- Fonfuka Location in Cameroon
- Coordinates: 6°31′N 10°26′E﻿ / ﻿6.517°N 10.433°E
- Country: Cameroon
- Region: Northwest
- Department: Boyo
- Time zone: UTC+1 (WAT)

= Fonfuka =

Fonfuka is located in Boyo with coordinates 6⁰31'N 10⁰26'E, this town is the headquarters of the Bum sub-division in Boyo Division in the Northwest of Cameroon. It is found in the grassfields of the Savana state which constitutes high lands and lowlands

Fonfuka is rich agriculturally with fertile soils, which is favorable in the cultivation of cash crops and palms. Most inhabitants of this area are farmers with a minority being businessmen and women.

The river Kimbi is one of our sources of water in the Fonfuka community which gives the agricultural advantage along its banks.

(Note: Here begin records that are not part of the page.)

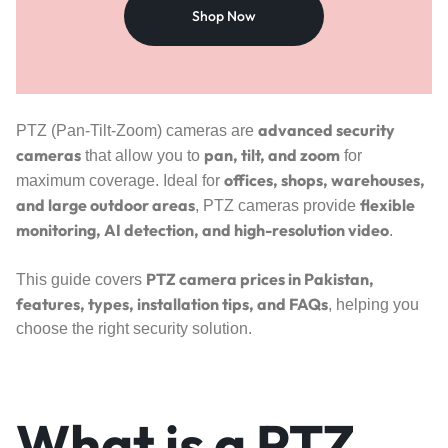
Shop Now
advanced security
PTZ (Pan-Tilt-Zoom) cameras are
cameras
pan, tilt, and zoom
that allow you to
for
offices, shops, warehouses,
maximum coverage. Ideal for
and large outdoor areas
flexible
, PTZ cameras provide
monitoring, AI detection, and high-resolution video
.
PTZ camera prices in Pakistan,
This guide covers
features, types, installation tips, and FAQs
, helping you
choose the right security solution.
What is a PTZ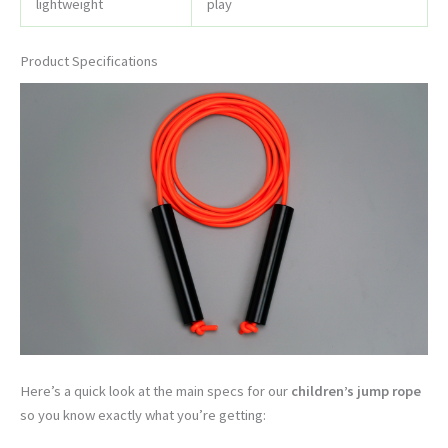
lightweight
play
Product Specifications
Here’s a quick look at the main specs for our
children’s jump rope
so you know exactly what you’re getting: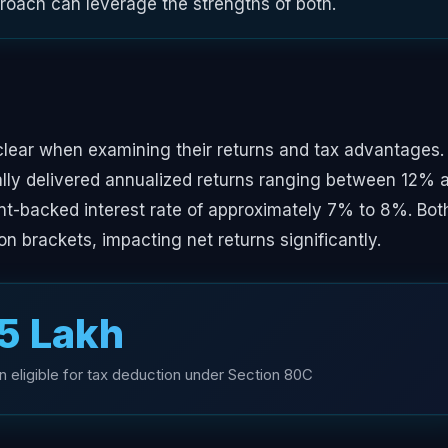
proach can leverage the strengths of both.
clear when examining their returns and tax advantages.
cally delivered annualized returns ranging between 12% 
nt-backed interest rate of approximately 7% to 8%. Bot
on brackets, impacting net returns significantly.
.5 Lakh
 eligible for tax deduction under Section 80C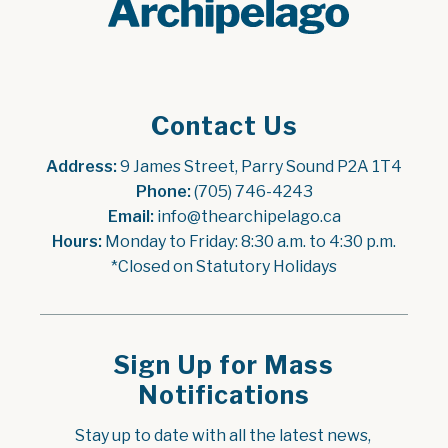
Contact Us
Address:
 9 James Street, Parry Sound P2A 1T4
Phone:
 (705) 746-4243
Email:
 info@thearchipelago.ca
Hours:
 Monday to Friday: 8:30 a.m. to 4:30 p.m.
*Closed on Statutory Holidays
Sign Up for Mass
Notifications
Stay up to date with all the latest news,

Religiously, it is the seat of the first Baptist church in the North West Region since 1927 Songka Fonfuka in Bum. It is a religious town with multiple denominations with the likes of the Roman catholic, Full Gospel, Presbyterian etc.

It's educational ladder ranges from kindergarten to college but the educational sector is still very limited due to the lack of good roads, internet and electricity.